La norma sul dovere di obbedienza, come attualmente formulata dal Regolamento di disciplina militare, rappresenta - senza dubbio - la trasposizione in termini giuridici di un concetto etico molto più profondo di quello che una prima lettura della disposizione prescrittiva lascia intendere: è la manifestazione più concreta dello spirito di servizio e dell’altruismo che anima il militare.
Essa è il rifiuto di una visione egoistica e ristretta del proprio agire sociale e della conseguente concezione di libertà assoluta ed arbitraria, come negazione dell’altro e come suo disconoscimento quale valore da salvaguardare.
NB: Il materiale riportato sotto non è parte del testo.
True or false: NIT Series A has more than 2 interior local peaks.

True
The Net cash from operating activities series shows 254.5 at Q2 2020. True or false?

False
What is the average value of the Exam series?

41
L’obbedire, ma sarebbe più appropriato oggi affermare il “saper obbedire”, comporta - con linguaggio moderno - la matura condivisione degli obiettivi organizzativi e funzionali, la capacità di contribuire ad uno scopo comune, nell’unificazione cosciente degli sforzi di tutti. È la manifestazione razionale della fiducia nella propria Istituzione e nei fini che essa persegue; è uno stile comportamentale, una norma morale che impegna prima ancora dell’esteriorità della condotta, un volere e una disciplina interiori che animano i buoni propositi e la retta intenzione.
Il militare, allora, non può prescindere da una vera e propria etica dell’obbedienza, come insieme di regole e di valori, connaturata alla sua posizione nell’ordinamento gerarchico e funzionale al conseguimento dei compiti istituzionali. Essa è anche alla base del senso della legalità, del rispetto assoluto delle leggi, dell’accettazione della civile convivenza, come norma fondamentale dei rapporti interpersonali. Se è connaturata un’etica dell’obbedienza, allora nasce spontanea la costante osservanza delle regole, il rispetto sacro del valore fondante della legalità.
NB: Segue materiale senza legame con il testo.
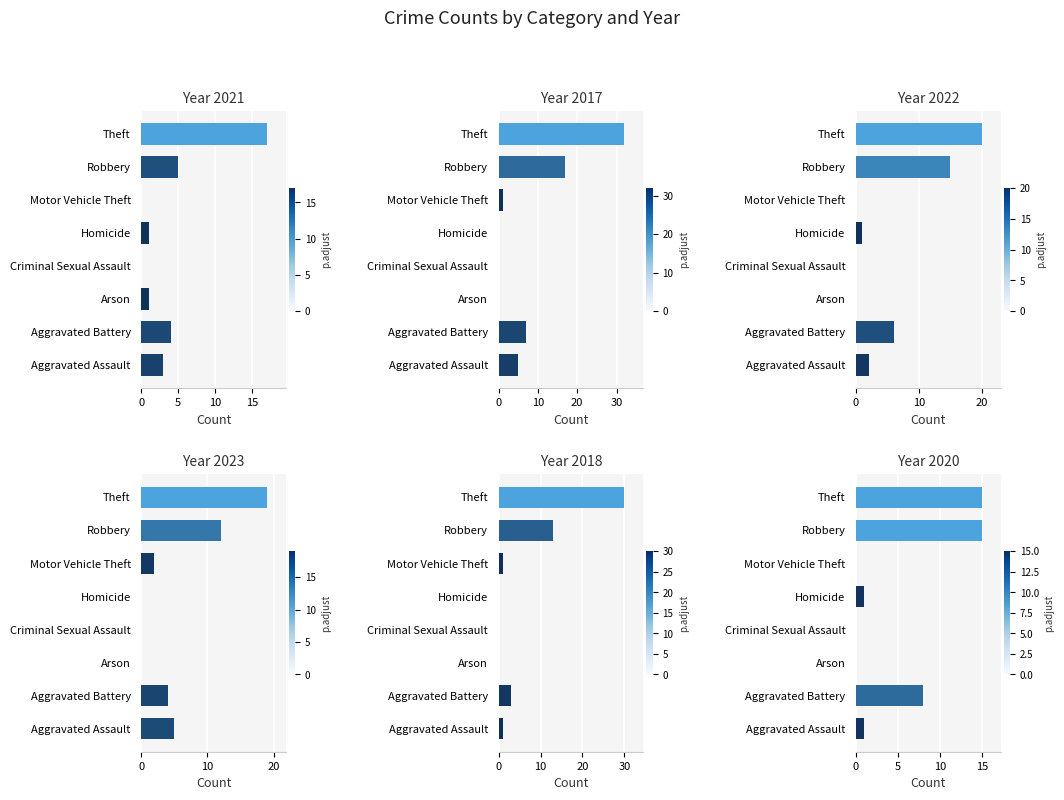

Reading left to right, extract all data points from this chart.

2021: Aggravated Assault=3	Aggravated Battery=4	Arson=1	Criminal Sexual Assault=0	Homicide=1	Motor Vehicle Theft=0	Robbery=5	Theft=17
2017: Aggravated Assault=5	Aggravated Battery=7	Arson=0	Criminal Sexual Assault=0	Homicide=0	Motor Vehicle Theft=1	Robbery=17	Theft=32
2022: Aggravated Assault=2	Aggravated Battery=6	Arson=0	Criminal Sexual Assault=0	Homicide=1	Motor Vehicle Theft=0	Robbery=15	Theft=20
2023: Aggravated Assault=5	Aggravated Battery=4	Arson=0	Criminal Sexual Assault=0	Homicide=0	Motor Vehicle Theft=2	Robbery=12	Theft=19
2018: Aggravated Assault=1	Aggravated Battery=3	Arson=0	Criminal Sexual Assault=0	Homicide=0	Motor Vehicle Theft=1	Robbery=13	Theft=30
2020: Aggravated Assault=1	Aggravated Battery=8	Arson=0	Criminal Sexual Assault=0	Homicide=1	Motor Vehicle Theft=0	Robbery=15	Theft=15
E cos’è il dovere, eticamente inteso, se non l’obbligo morale di agire in conformità ad una legge imposta dall’esterno o dettata dalla propria coscienza? Vivere ed operare al servizio degli altri con disinteressato altruismo e fermezza di propositi è quanto siamo chiamati ad operare con senso del dovere e spirito di obbedienza, non perché costretti, ma per autonoma e sentita scelta del nostro agire razionale, in piena libertà di intenti e di sentimenti.
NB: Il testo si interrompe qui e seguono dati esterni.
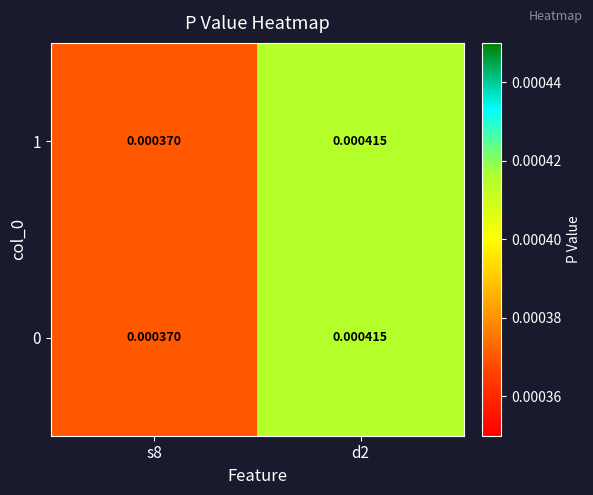

How many categories are shown in the chart?

2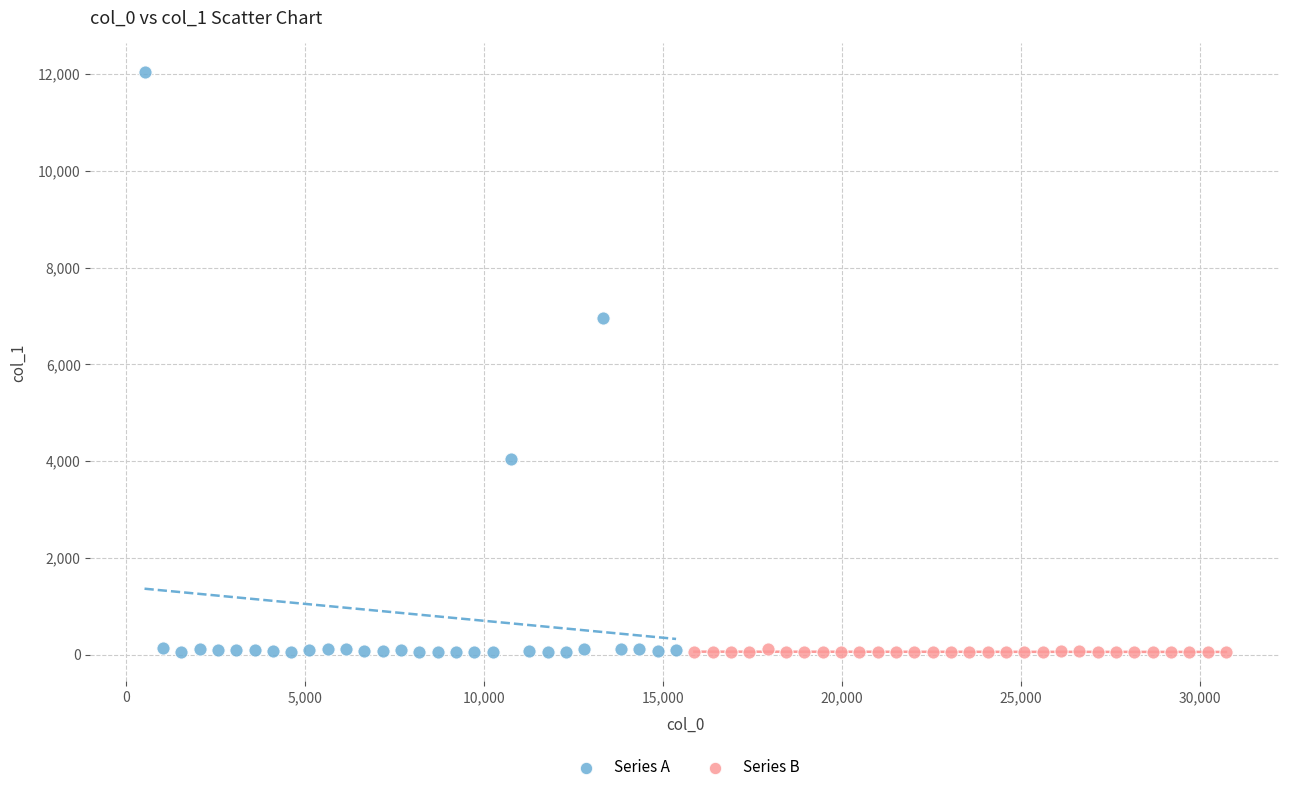

Which series contains the highest Y value?

Series A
Se questo è il nostro più profondo pensiero ed è quanto affermiamo con decisione, non si poteva non rispondere a chi chiedeva quale fosse la prima virtù di un comandante che con queste poche e significative parole: “La prima virtù di un comandante è il saper obbedire”.
La Rassegna, raccordo fondamentale tra la vita della Scuola, centro di eccellenza della formazione, ed il mondo culturale accademico e militare, accoglie e sviluppa tali approfondimenti, perché in essa convivono da sempre le anime della rivista scientifica e della “palestra di idee” dei futuri comandanti dell’Arma.